Тамерлан, или Тимур (1333–1405) — основатель второй монгольской империи, завоеватель обширнейших территорий в Средней и Малой Азии, Индии, Персии; совершил походы на Оттоманскую империю, Русь; умер во время похода в Китай. Орды Тамерлана производили страшные опустошения, и его имя, наряду с именами Аттилы и Чингисхана, осталось в народной памяти как олицетворение беспредельной жестокости, необузданности, бессмысленного и беспощадного истребления.
36.
…когда наш король Карл VIII… увидел себя властелином… доброй части Тосканы… — Речь идет о неаполитанском походе Карла VIII, который в 1495 г. с поразительной легкостью завоевал обширные территории. Впрочем, в том же году под нажимом объединенных сил папы римского, германского императора и венецианцев французам пришлось уйти из Италии.
1.
Диана де Фуа — жена Луи де Фуа, графа Гюрсона.
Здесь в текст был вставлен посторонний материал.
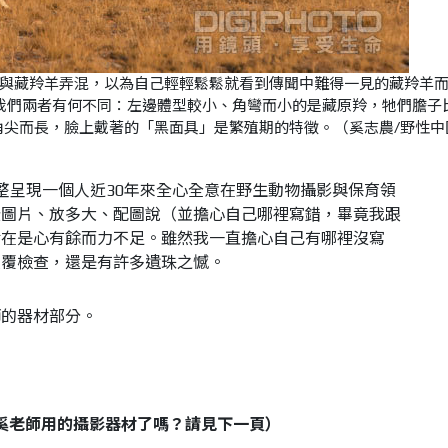
與藏羚羊弄混，以為自己輕輕鬆鬆就看到傳聞中難得一見的藏羚羊
我們兩者有何不同：左邊體型較小、角彎而小的是藏原羚，牠們膽子
角尖而長，臉上戴著的「黑面具」是繁殖期的特徵。（奚志農/野性中
整呈現一個人近30年來全心全意在野生動物攝影與保育領
些圖片、放多大、配圖說（並擔心自己哪裡寫錯，畢竟我跟
實在是心有餘而力不足。雖然我一直擔心自己有哪裡沒寫
反覆檢查，還是有許多遺珠之憾。
師的器材部分。
奚老師用的攝影器材了嗎？請見下一頁）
Луи де Фуа и два его брата с юных лет были близкими друзьями Монтеня.
3.
Данаиды — дочери Данаи; за убийство своих мужей они были осуждены наполнять в Тартаре бездонную бочку (греч. мифол.).
4.
Клеанф — древнегреческий философ-стоик, ученик Зенона (род. ок. 300 г. до н. э.). Диоген Лаэрций оставил его жизнеописание.